Há coisa de seis/sete meses me mudei para o Rio de Janeiro. Aqui, atividade física é um dos aspectos que definem a cidade, que é uma grande academia ao ar livre. Ver como a população carioca ama muito tudo isso é inspirador. Não vou negar: a vontade de vir para cá passou sim por uma tentativa de sair da inércia, de ter um estilo de vida mais próximo da natureza e mais ativo.

Questão de pôr em prática, né?

Logo nos primeiros findes, fui com Pedro pedalar. Atravessamos a orla, mas era uma ventania danada, e cheguei quase desfalecida ao destino. Em outra feita, o rolé foi o Parque do Flamengo.
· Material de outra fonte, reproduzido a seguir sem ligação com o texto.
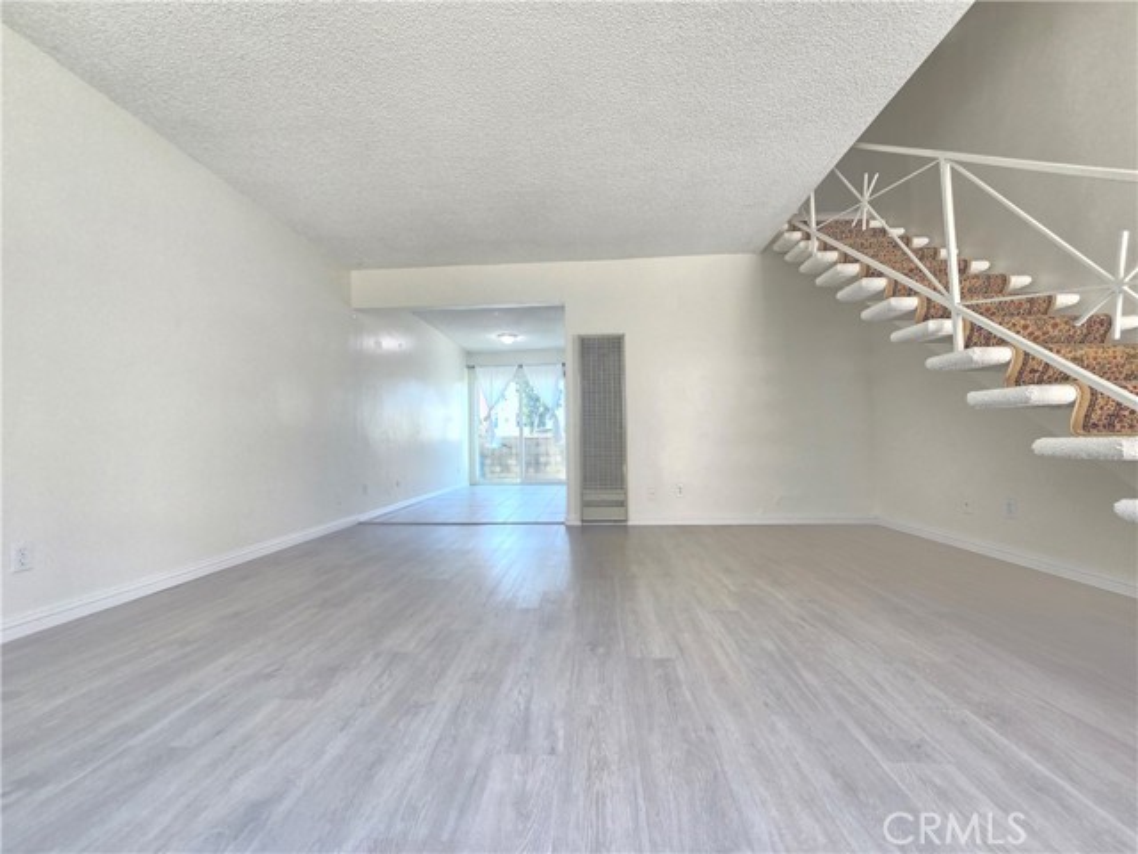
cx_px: 569
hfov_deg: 106.2
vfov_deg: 89.9
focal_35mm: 13
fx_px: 427
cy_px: 427
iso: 160
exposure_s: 1/60
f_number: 2.2
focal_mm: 2.2
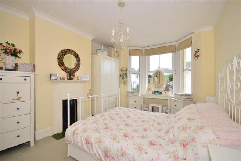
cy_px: 80
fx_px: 100
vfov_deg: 77.3
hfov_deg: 100.4
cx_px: 120
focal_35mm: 15
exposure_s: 1/60
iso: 400
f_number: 5.6
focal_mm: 10
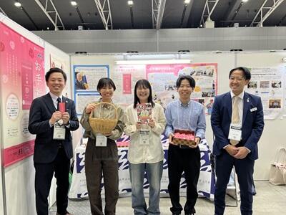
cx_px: 143
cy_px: 108
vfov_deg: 53.1
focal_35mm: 26
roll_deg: +1.0
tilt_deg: -3.0
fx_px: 215
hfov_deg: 67.3
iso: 64
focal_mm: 5.7
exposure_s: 1/60
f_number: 1.5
Aquela imensidão, a quantidade de seres humanos aproveitando a extraordinária stravaganza urbanística de Affonso Eduardo Reidy, Lotta de Macedo Soares e Burle Marx enche os olhos, engrandece o espírito e atiça os sentidos.

Alugamos aquelas bikes do banco (a poverina continuava pendurada de cabeça pra baixo, empoeirada), e desta vez consegui pegar uma elétrica. Que tem pedal assistido: você pedala e ela dá aquele empurrãozinho, aquele impulso que faz toda a diferença.
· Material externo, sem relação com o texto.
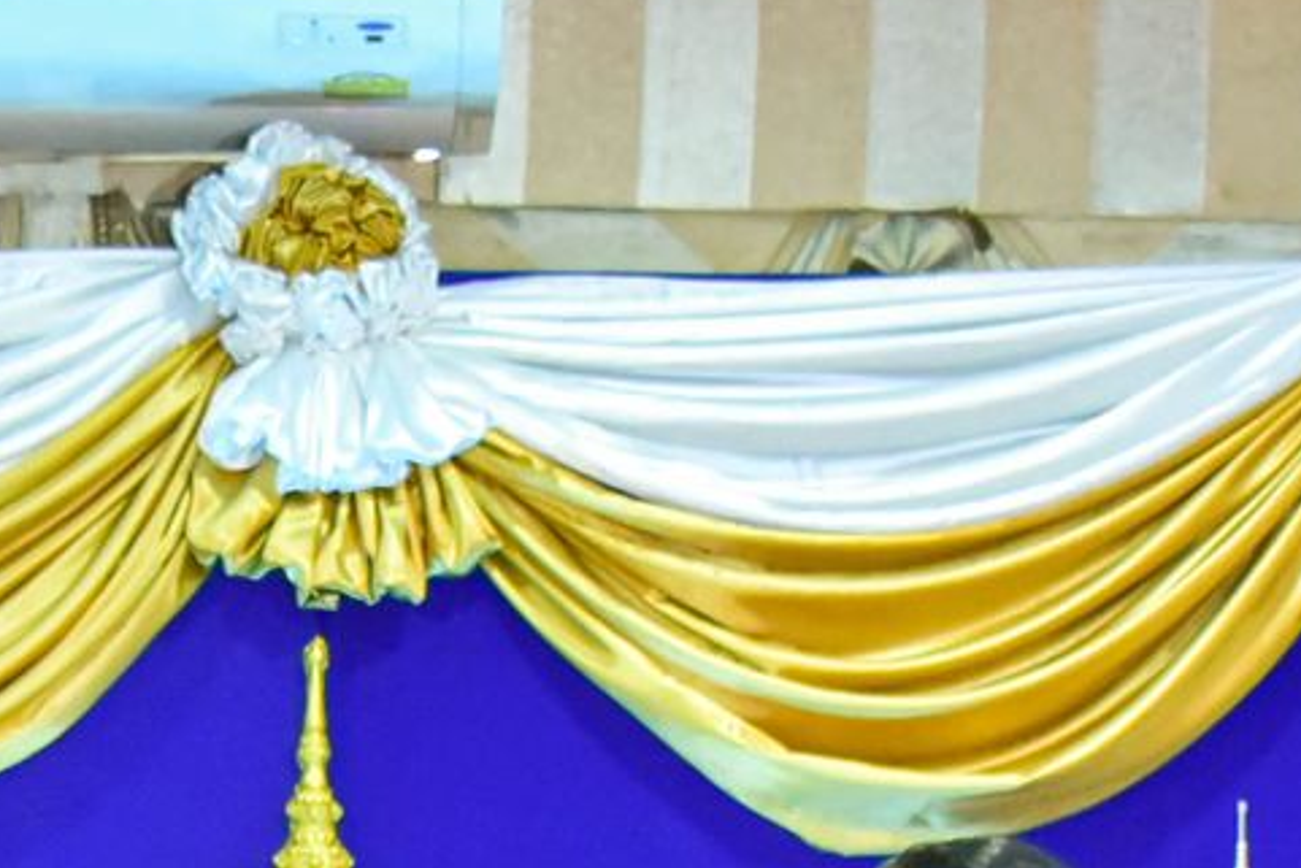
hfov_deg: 10.9
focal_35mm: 187
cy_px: 1873
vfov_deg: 7.0
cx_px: 114
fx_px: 6760
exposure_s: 1/160
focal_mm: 36
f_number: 5.6
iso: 4000
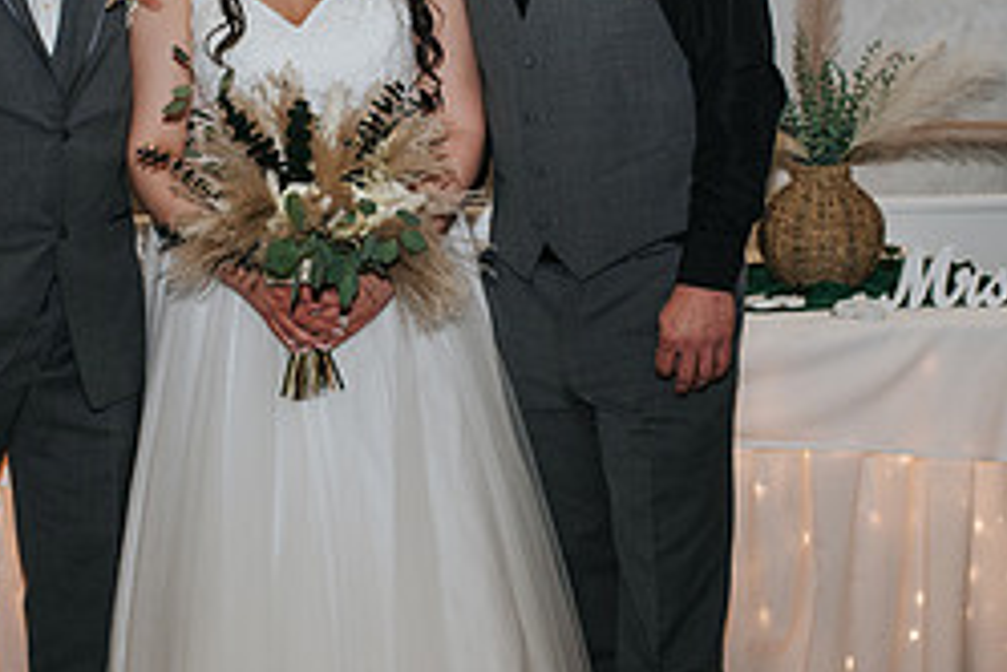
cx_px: 332
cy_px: 217
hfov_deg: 23.5
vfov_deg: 15.9
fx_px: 2405
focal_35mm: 86
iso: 800
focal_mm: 35
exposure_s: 1/200
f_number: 3.2
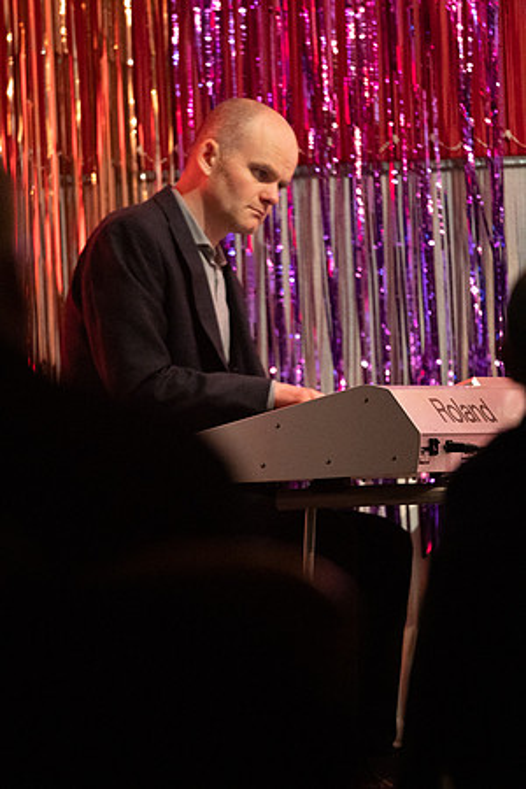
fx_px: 6574
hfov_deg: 4.6
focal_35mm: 300
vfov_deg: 6.9
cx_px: 263
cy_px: 394
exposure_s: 1/250
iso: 25600
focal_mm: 300
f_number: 4
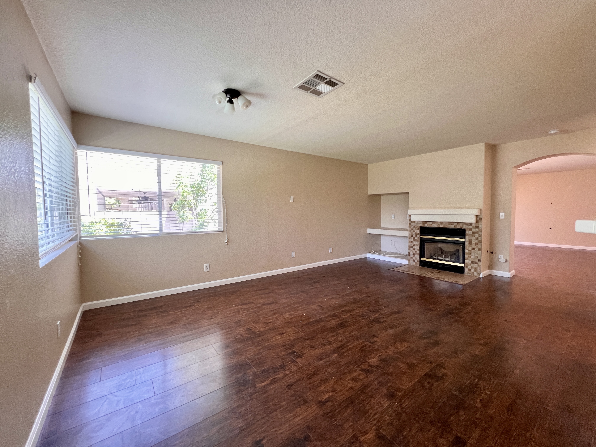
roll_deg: +0.6
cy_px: 224
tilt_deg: -2.9
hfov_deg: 106.2
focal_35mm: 13
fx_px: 224
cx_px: 298
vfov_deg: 89.9
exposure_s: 1/120
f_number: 1.8
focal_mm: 1.57
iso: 200
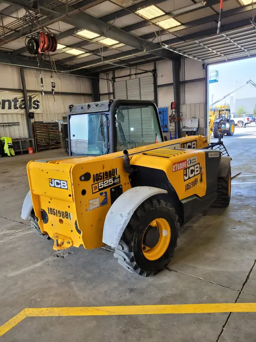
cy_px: 171
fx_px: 256
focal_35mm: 26
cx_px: 128
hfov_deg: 53.1
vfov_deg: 67.3
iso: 40
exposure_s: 1/126
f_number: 1.8
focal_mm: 5.4
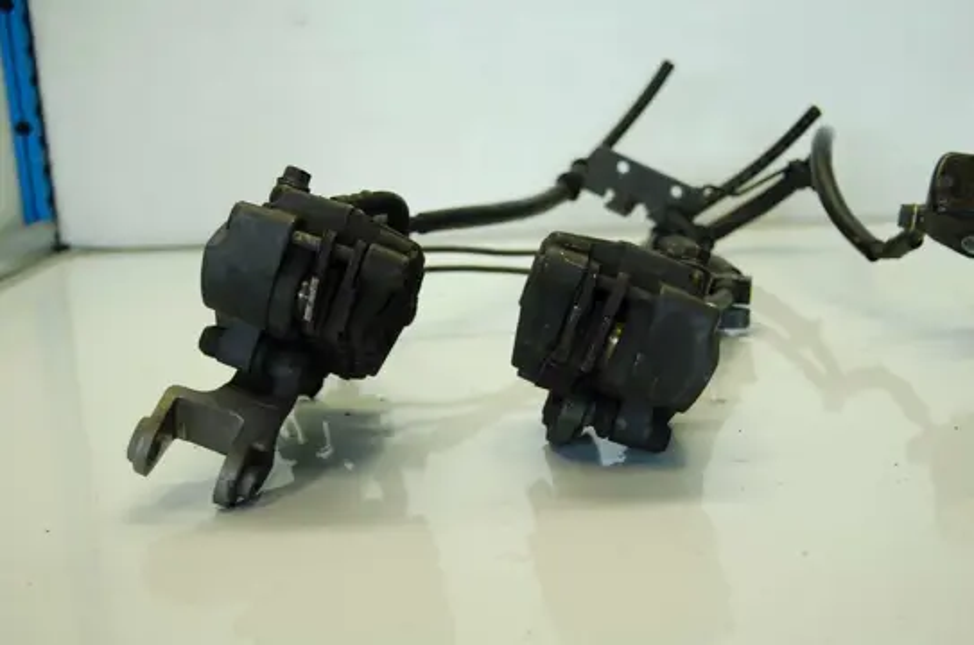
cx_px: 487
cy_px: 322
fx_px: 1620
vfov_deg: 22.5
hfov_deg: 33.5
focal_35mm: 60
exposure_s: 1/50
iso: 400
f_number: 5
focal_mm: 40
Continuei a jornada e decidi ir ao trabalho de bike: sorte grande, uma ciclovia quase sempre plana atende o caminho, desde a minha casa. O vento atacou novamente, e tive que parar para uma estratégica água de coco antes de quase desmaiar. Levei mais de uma hora para chegar e, já diante do computador, levei outra uma hora para baixar a temperatura do corpo e conseguir raciocinar de novo. Definitivamente, ainda não tenho esse preparo. Alguns dias depois, outra tentativa, agora com a elétrica, e o percurso encurtou para 30 minutos, o mesmo tempo que eu levaria dentro do metrô, mais os deslocamentos de e para as estações. Descobri então a saída para fugir dos preços absurdos que viraram o uber e o táxi, para minha falta de musculatura, para minha preguiça endêmica, para as crowds do transporte público.
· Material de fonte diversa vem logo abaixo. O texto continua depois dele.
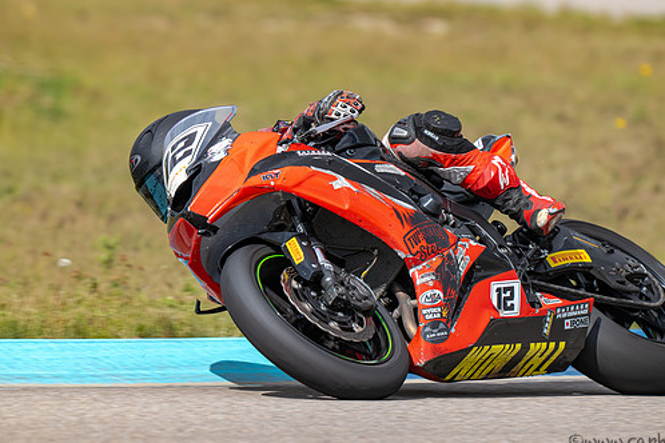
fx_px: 12911
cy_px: 210
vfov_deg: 2.0
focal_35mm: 699
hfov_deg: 3.0
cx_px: 386
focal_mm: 600
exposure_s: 1/800
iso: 220
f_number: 8
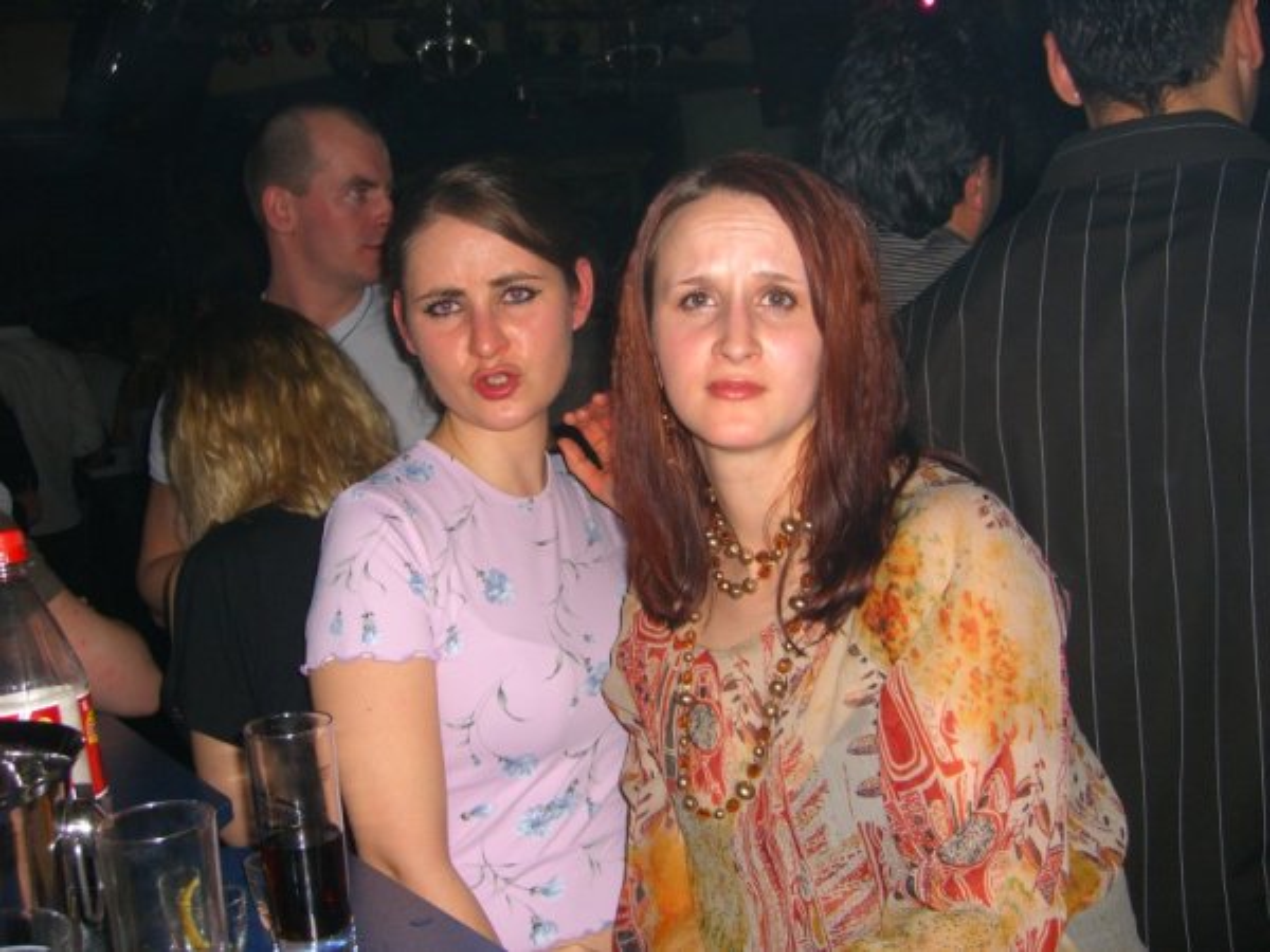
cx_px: 635
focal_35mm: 38
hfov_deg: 49.0
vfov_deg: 37.7
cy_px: 476
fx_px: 1394
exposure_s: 1/60
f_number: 2.8
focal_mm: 7.9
Decidi fazer esse investimento num novo estilo de vida, tirando carros de circulação e me colocando para, de alguma maneira, me movimentar. Comecei a entender o conceito real de mobilidade urbana, que as cidades precisam proporcionar alternativas para que as pessoas se desloquem para trabalhar, para se divertir, para viver.

Ao me colocar sobre duas rodas, enfrento meu desequilíbrio, minhas inseguranças, meus medos e a agorafobia. Escolho os caminhos, descubro coisas novas, prédios, árvores, cheiros, cachorros, buracos, gente de todo tipo e todas as idades que passam por mim em suas bikes também, que incrível, e como pedalam rápido. Cruzo com corpos e corpas em sua diversidade se movendo também, em busca da mesma coisa que eu. Também estou mais empática: olho pedestres, as gentes, a cidade com outros olhos.

Fora que são 30 minutos, 60, ida e volta, que não fico no celular gerando ansiedade e dando scroll na vida dos outros. Que vou ali, no presente, sozinha, cantarolando e refletindo de modo diferente sobre os problemas e sobre o que tenho que fazer. Pensando em tudo, em nada; meditação, contemplação, exercício. Vou pedalando, e uso o conforto da eletricidade quando convém.

Fico/ estou mais esperta, mais atenta, menos atrapalhada a cada trajeto. Ganho autonomia, independência, me sinto mais forte. Chego no trabalho disposta, alerta. Mudei também meus horários, para conseguir sair mais cedo e trafegar para casa ainda à luz do dia. Com isso, passei a dormir ainda mais cedo. E a ler obsessivamente a previsão do tempo!

Como dá pra notar, também ando monotemática, e posso falar disso por horas, percebendo que descobri tardiamente, mas ainda em tempo, os benefícios dessas escolhas.

Dedico com carinho esta coluna à memória de Erika Saluum, jornalista com quem tive a alegria de trabalhar fechando jornal, apaixonada ciclista à frente do blog Ciclocosmo, e que viu tudo isso muito antes. Ela era uma ativista humanitária, que atuou na ONU e pela democratização das cidades, pessoa maravilhosa, sorriso largo e franco, mente rápida, que perdemos em setembro último depois de anos na batalha contra o câncer. Seu companheiro, o fotógrafo Caio Guatelli, segue cuidando das postagens e do projeto de batizar com o nome de Erika a ciclovia do Novo Rio Pinheiros, em São Paulo. Tem todo o meu apoio.